◆ What to produce: Please return every line of the records below that contains the word "Paste".
Start of Data for analysis
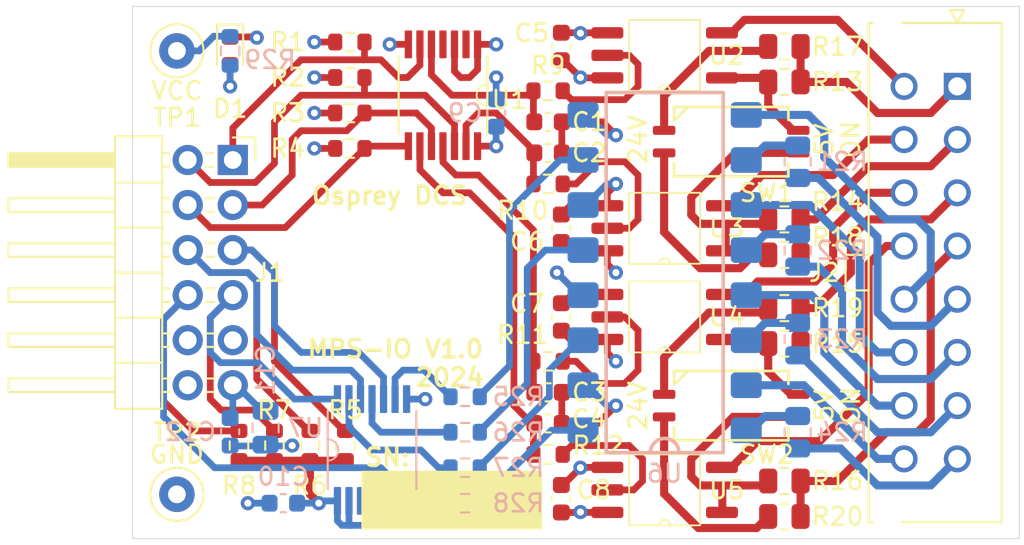
<source format=kicad_pcb>
(kicad_pcb
	(version 20240108)
	(generator "pcbnew")
	(generator_version "8.0")
	(general
		(thickness 1.6)
		(legacy_teardrops no)
	)
	(paper "USLetter")
	(title_block
		(title "PMOD MPS I/O")
		(rev "A")
		(company "Osprey DCS")
	)
	(layers
		(0 "F.Cu" signal)
		(1 "In1.Cu" signal)
		(2 "In2.Cu" signal)
		(31 "B.Cu" signal)
		(32 "B.Adhes" user "B.Adhesive")
		(33 "F.Adhes" user "F.Adhesive")
		(34 "B.Paste" user)
		(35 "F.Paste" user)
		(36 "B.SilkS" user "B.Silkscreen")
		(37 "F.SilkS" user "F.Silkscreen")
		(38 "B.Mask" user)
		(39 "F.Mask" user)
		(41 "Cmts.User" user "User.Comments")
		(44 "Edge.Cuts" user)
		(45 "Margin" user)
		(46 "B.CrtYd" user "B.Courtyard")
		(47 "F.CrtYd" user "F.Courtyard")
		(48 "B.Fab" user)
		(49 "F.Fab" user)
	)
	(setup
		(stackup
			(layer "F.SilkS"
				(type "Top Silk Screen")
			)
			(layer "F.Paste"
				(type "Top Solder Paste")
			)
			(layer "F.Mask"
				(type "Top Solder Mask")
				(thickness 0.01)
			)
			(layer "F.Cu"
				(type "copper")
				(thickness 0.035)
			)
			(layer "dielectric 1"
				(type "prepreg")
				(thickness 0.1)
				(material "FR4")
				(epsilon_r 4.5)
				(loss_tangent 0.02)
			)
			(layer "In1.Cu"
				(type "copper")
				(thickness 0.035)
			)
			(layer "dielectric 2"
				(type "core")
				(thickness 1.24)
				(material "FR4")
				(epsilon_r 4.5)
				(loss_tangent 0.02)
			)
			(layer "In2.Cu"
				(type "copper")
				(thickness 0.035)
			)
			(layer "dielectric 3"
				(type "prepreg")
				(thickness 0.1)
				(material "FR4")
				(epsilon_r 4.5)
				(loss_tangent 0.02)
			)
			(layer "B.Cu"
				(type "copper")
				(thickness 0.035)
			)
			(layer "B.Mask"
				(type "Bottom Solder Mask")
				(thickness 0.01)
			)
			(layer "B.Paste"
				(type "Bottom Solder Paste")
			)
			(layer "B.SilkS"
				(type "Bottom Silk Screen")
			)
			(copper_finish "None")
			(dielectric_constraints no)
		)
		(pad_to_mask_clearance 0)
		(allow_soldermask_bridges_in_footprints no)
		(aux_axis_origin 104.48 79.4)
		(grid_origin 104.35 83.65)
		(pcbplotparams
			(layerselection 0x00010fc_ffffffff)
			(plot_on_all_layers_selection 0x0000000_00000000)
			(disableapertmacros no)
			(usegerberextensions no)
			(usegerberattributes yes)
			(usegerberadvancedattributes yes)
			(creategerberjobfile yes)
			(dashed_line_dash_ratio 12.000000)
			(dashed_line_gap_ratio 3.000000)
			(svgprecision 4)
			(plotframeref no)
			(viasonmask no)
			(mode 1)
			(useauxorigin no)
			(hpglpennumber 1)
			(hpglpenspeed 20)
			(hpglpendiameter 15.000000)
			(pdf_front_fp_property_popups yes)
			(pdf_back_fp_property_popups yes)
			(dxfpolygonmode yes)
			(dxfimperialunits yes)
			(dxfusepcbnewfont yes)
			(psnegative no)
			(psa4output no)
			(plotreference yes)
			(plotvalue yes)
			(plotfptext yes)
			(plotinvisibletext no)
			(sketchpadsonfab no)
			(subtractmaskfromsilk no)
			(outputformat 1)
			(mirror no)
			(drillshape 1)
			(scaleselection 1)
			(outputdirectory "")
		)
	)
	(net 0 "")
	(net 1 "GND")
	(net 2 "+3.3V")
	(net 3 "Net-(U1-3A)")
	(net 4 "/IN2")
	(net 5 "/IN1")
	(net 6 "/IN3")
	(net 7 "/IN4")
	(net 8 "Net-(D1-A)")
	(net 9 "/OUT1")
	(net 10 "/OUT3")
	(net 11 "/OUT2")
	(net 12 "/IN2_RTN")
	(net 13 "/IN2_SRC")
	(net 14 "/IN3_SRC")
	(net 15 "/OUT4")
	(net 16 "/IN3_RTN")
	(net 17 "/IN1_SRC")
	(net 18 "/IN4_SRC")
	(net 19 "/OUT2_SRC")
	(net 20 "/OUT1_RTN")
	(net 21 "/OUT4_RTN")
	(net 22 "/OUT3_SRC")
	(net 23 "/OUT3_RTN")
	(net 24 "/OUT1_SRC")
	(net 25 "/OUT2_RTN")
	(net 26 "/IN4_RTN")
	(net 27 "/OUT4_SRC")
	(net 28 "/IN1_RTN")
	(net 29 "Net-(R10-Pad2)")
	(net 30 "Net-(R11-Pad2)")
	(net 31 "unconnected-(U1-1Y-Pad2)")
	(net 32 "unconnected-(U1-2Y-Pad4)")
	(net 33 "Net-(U1-6A)")
	(net 34 "Net-(U1-5A)")
	(net 35 "Net-(U1-4A)")
	(net 36 "Net-(R12-Pad2)")
	(net 37 "Net-(R9-Pad2)")
	(net 38 "Net-(R13-Pad1)")
	(net 39 "Net-(R14-Pad1)")
	(net 40 "Net-(R15-Pad1)")
	(net 41 "Net-(R16-Pad1)")
	(net 42 "Net-(R17-Pad1)")
	(net 43 "Net-(R18-Pad1)")
	(net 44 "Net-(R19-Pad1)")
	(net 45 "Net-(R20-Pad1)")
	(net 46 "Net-(U7-3Y)")
	(net 47 "Net-(U7-2Y)")
	(net 48 "Net-(U7-1Y)")
	(net 49 "Net-(U7-4Y)")
	(net 50 "unconnected-(U7-6Y-Pad12)")
	(net 51 "unconnected-(U7-5Y-Pad10)")
	(net 52 "Net-(R21-Pad1)")
	(net 53 "Net-(R22-Pad1)")
	(net 54 "Net-(R23-Pad1)")
	(net 55 "Net-(R24-Pad1)")
	(net 56 "Net-(R25-Pad2)")
	(net 57 "Net-(R26-Pad2)")
	(net 58 "Net-(R27-Pad2)")
	(net 59 "Net-(R28-Pad2)")
	(footprint "0local:R_0805_2012Metric" (layer "F.Cu") (at 141.1 87.65))
	(footprint "0local:SO6_TLP2312(V4-TPL,E" (layer "F.Cu") (at 134.35 86.15 180))
	(footprint "0local:R_0805_2012Metric" (layer "F.Cu") (at 141.1 82.65))
	(footprint "0local:C_0603_1608Metric" (layer "F.Cu") (at 128.525 96.4 90))
	(footprint "0local:R_0805_2012Metric" (layer "F.Cu") (at 141.1 97.4))
	(footprint "0local:SN74AC1xPWR" (layer "F.Cu") (at 121.85 73.65 -90))
	(footprint "0local:R_0603_1608Metric" (layer "F.Cu") (at 116.6 72.65))
	(footprint "0local:R_0603_1608Metric" (layer "F.Cu") (at 116.6 74.65))
	(footprint "0local:430451628" (layer "F.Cu") (at 149.35 83.65 90))
	(footprint "0local:R_0805_2012Metric" (layer "F.Cu") (at 141.1 85.65))
	(footprint "0local:TDA02H0SB1R" (layer "F.Cu") (at 138.1 91.15))
	(footprint "0local:R_0603_1608Metric" (layer "F.Cu") (at 112.35 93.4 90))
	(footprint "0local:R_0603_1608Metric" (layer "F.Cu") (at 127.775 93.9))
	(footprint "0local:R_0603_1608Metric" (layer "F.Cu") (at 127.775 88.65))
	(footprint "0local:TDA02H0SB1R" (layer "F.Cu") (at 138.1 76.265))
	(footprint "0local:C_0603_1608Metric" (layer "F.Cu") (at 128.525 81.15 90))
	(footprint "0local:R_0805_2012Metric" (layer "F.Cu") (at 141.1 80.65))
	(footprint "0local:R_0603_1608Metric" (layer "F.Cu") (at 116.35 93.4 90))
	(footprint "0local:C_0603_1608Metric" (layer "F.Cu") (at 128.525 70.9 90))
	(footprint "0local:PMOD_2x06_P2.54mm_Mirrored" (layer "F.Cu") (at 110 90 180))
	(footprint "0local:R_0603_1608Metric" (layer "F.Cu") (at 116.6 76.65))
	(footprint "0local:LED_0603_1608Metric" (layer "F.Cu") (at 109.85 71.15 -90))
	(footprint "0local:C_0603_1608Metric" (layer "F.Cu") (at 127.775 76.9))
	(footprint "0local:R_0805_2012Metric" (layer "F.Cu") (at 141.1 72.9))
	(footprint "0local:TestPoint_Loop_D1.80mm_Drill1.0mm_Beaded" (layer "F.Cu") (at 106.85 71.15))
	(footprint "0local:C_0603_1608Metric" (layer "F.Cu") (at 127.775 92.15))
	(footprint "0local:C_0603_1608Metric"
		(layer "F.Cu")
		(uuid "9b39fc13-72a5-4787-87af-6b88a44d78c3")
		(at 127.775 75.15)
		(descr "Capacitor SMD 0603 (1608 Metric), square (rectangular) end terminal, IPC_7351 nominal, (Body size source: IPC-SM-782 page 76, https://www.pcb-3d.com/wordpress/wp-content/uploads/ipc-sm-782a_amendment_1_and_2.pdf), generated with kicad-footprint-generator")
		(tags "capacitor")
		(property "Reference" "C1"
			(at 2.325 0 0)
			(layer "F.SilkS")
			(uuid "9173840e-d43e-4cae-b772-f125f57bb945")
			(effects
				(font
					(size 1 1)
					(thickness 0.15)
				)
			)
		)
		(property "Value" "1u"
			(at -2 0 0)
			(layer "F.Fab")
			(uuid "b7f34e9c-10ad-49f2-8486-9a04048c38a0")
			(effects
				(font
					(size 1 1)
					(thickness 0.15)
				)
			)
		)
		(property "Footprint" "0local:C_0603_1608Metric"
			(at 0 0 0)
			(unlocked yes)
			(layer
... [322080 chars truncated]
</source>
End of Data for analysis
◆ Response box:
		(34 "B.Paste" user)
		(35 "F.Paste" user)
			(layer "F.Paste"
				(type "Top Solder Paste")
			(layer "B.Paste"
				(type "Bottom Solder Paste")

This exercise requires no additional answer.